Jack took the Scrabble board and the new dictionary to a back corner of the room and he stayed there all day, every day, for six months. Drawing my teacher savvy from psycholinguist Frank Smith's observation that when a student persists at the same irregular activity, doing it over and over, he isn't wasting time, isn't trying to get out of real work;  he persists at that activity because he's getting something important out of it. 

My supervisor came often and two months into the Scrabble marathon, he noted, "Jack's still playing Scrabble," I answered, "Yes, he's still working at it."

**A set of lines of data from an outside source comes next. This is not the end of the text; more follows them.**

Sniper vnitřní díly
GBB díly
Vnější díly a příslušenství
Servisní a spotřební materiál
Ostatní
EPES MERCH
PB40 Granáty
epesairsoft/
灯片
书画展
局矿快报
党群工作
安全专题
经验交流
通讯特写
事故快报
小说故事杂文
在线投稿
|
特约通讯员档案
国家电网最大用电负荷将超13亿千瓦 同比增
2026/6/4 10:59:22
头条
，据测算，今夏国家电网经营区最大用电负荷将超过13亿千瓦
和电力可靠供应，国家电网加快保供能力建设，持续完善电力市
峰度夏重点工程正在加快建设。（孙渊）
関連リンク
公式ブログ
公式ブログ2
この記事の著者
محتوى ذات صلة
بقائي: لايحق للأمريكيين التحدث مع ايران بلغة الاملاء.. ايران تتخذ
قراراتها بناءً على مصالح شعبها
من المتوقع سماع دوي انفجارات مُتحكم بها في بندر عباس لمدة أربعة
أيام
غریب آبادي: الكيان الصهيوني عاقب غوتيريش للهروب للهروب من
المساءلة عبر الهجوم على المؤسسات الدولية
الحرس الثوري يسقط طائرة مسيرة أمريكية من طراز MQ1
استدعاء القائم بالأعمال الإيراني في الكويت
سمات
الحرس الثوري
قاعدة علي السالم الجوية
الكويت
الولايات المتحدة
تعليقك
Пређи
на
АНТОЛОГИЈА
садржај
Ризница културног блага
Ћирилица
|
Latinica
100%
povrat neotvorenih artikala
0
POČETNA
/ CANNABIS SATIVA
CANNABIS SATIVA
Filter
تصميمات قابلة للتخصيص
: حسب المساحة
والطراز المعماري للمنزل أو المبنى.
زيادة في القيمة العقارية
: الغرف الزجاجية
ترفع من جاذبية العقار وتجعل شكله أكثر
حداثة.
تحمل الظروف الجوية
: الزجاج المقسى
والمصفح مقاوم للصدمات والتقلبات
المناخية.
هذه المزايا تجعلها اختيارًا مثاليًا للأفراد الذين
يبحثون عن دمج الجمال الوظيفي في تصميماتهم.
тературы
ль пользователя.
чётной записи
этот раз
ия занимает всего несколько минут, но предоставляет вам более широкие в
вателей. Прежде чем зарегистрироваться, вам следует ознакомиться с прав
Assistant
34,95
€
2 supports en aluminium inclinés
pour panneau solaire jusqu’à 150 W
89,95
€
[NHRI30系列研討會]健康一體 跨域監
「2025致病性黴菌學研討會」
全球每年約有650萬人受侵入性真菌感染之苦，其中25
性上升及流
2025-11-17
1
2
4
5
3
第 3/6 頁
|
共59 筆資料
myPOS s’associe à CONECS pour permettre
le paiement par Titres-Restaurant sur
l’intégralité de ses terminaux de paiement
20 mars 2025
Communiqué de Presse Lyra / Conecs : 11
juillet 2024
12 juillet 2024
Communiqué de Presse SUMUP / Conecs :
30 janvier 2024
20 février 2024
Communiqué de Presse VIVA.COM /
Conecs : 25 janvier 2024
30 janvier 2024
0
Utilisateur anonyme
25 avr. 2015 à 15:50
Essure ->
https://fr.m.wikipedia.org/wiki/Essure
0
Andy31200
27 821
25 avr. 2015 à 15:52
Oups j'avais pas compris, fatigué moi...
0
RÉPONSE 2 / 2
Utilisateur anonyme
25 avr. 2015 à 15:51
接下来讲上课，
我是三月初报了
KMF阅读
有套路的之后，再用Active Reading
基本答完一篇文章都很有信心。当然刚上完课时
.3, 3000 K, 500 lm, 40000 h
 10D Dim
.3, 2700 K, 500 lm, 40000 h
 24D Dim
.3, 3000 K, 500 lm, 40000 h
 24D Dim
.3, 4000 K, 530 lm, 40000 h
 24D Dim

Yes, work. Given choice, Jack was engaged in the most difficult work of all--that silent, solitary, internal task of figuring out who he was and where he might find a place for himself in the world. I admit to getting worried as two months stretched to three, four, and five. Finally, Jack decided he was ready, and he challenged me to a game, trouncing me badly. This electrified Jack's classmates. Suddenly they were asking the classmate they'd studiously avoided to teach them Scrabble.

In Word Freak: Heartbreak, Triumph, Genius, and Obsession in the World of Competitive Scrabble Players, Stefan Fatsis shows us that Scrabble at a peak level is about weirdness, extreme weirdness. It's also about linguistics, psychology, mathematics, memory, competition, doggedness. Scrabble at the national competitive level and with one out-of-kilter kid in a classroom based on choice is about mastering the rules; it's about failure and it's about hope. Choice at the classroom level is about teachers and students digging in for the long haul of students making decisions.

And it's messy, scary. None of it fits on Danielson's grid for measuring every teacher action or the Student Achievement Partners scheme for a universal curriculum.

Standardistos will be relieved to know that after his Scrabble victory, Jack  dug into a  quirky curriculum that satisfied  state requirements.  For one project he combined  English, health, and social studies competencies by finding contact information for the CEO of General Mills and writing a letter expressing his informed alarm about the sugar content in the breakfast cereal his brother ate. I remember  the moment Jack realized he could make this across-curriculum connection toward graduation and asking me, “Who’s in charge of General Mills?” And I remember shrugging and saying, "I'm not the one writing the letter.” And so he had to find out how to find out.

 The district superintendent in charge of curriculum had never met a single one of our students but at her order photocopies of a 5th grade math textbook--a set for every student--were delivered.  Copied front-to-back, we couldn't even use the paper for scrap. I was very tempted to turn her in to the publisher. And the reality was many of our students opted to work in Harold R. Jacobs' wonderful Mathematics: A Human Endeavor: A textbook for Those Who Think They Don't Like the Subject, I book I'd picked up at the MIT bookstore. A number of students used this as a springboard to work with an architecture major at Rensselaer Polytechnic Institute. Not all chose this. Some did.

Jack  liked to accompany me on visits to a used bookstore, where we filled bags with paperback novels to help students fulfill our school's most basic rule: Read for half an hour every day outside regular curriculum work. Even during his Scrabble work, Jack always did the reading. He told me he'd read more in the first month in our school than in all nine years of his previous schooling. A state examiner came once and complained that we didn’t have any class sets of Shakespeare, Dickens, or Harper Lee. I told him three students were reading a combined edition of Romeo and Juliet and West Side Story—and  I wrote a letter to the state commissioner of education with a copy to our district superintendent, declaring I'd never again open the door to someone who derided our curriculum in front of the students. "They can meet me after hours."

Jack earned his high school diploma two years after the Funk & Wagnall's purchase and enlisted in the Marines.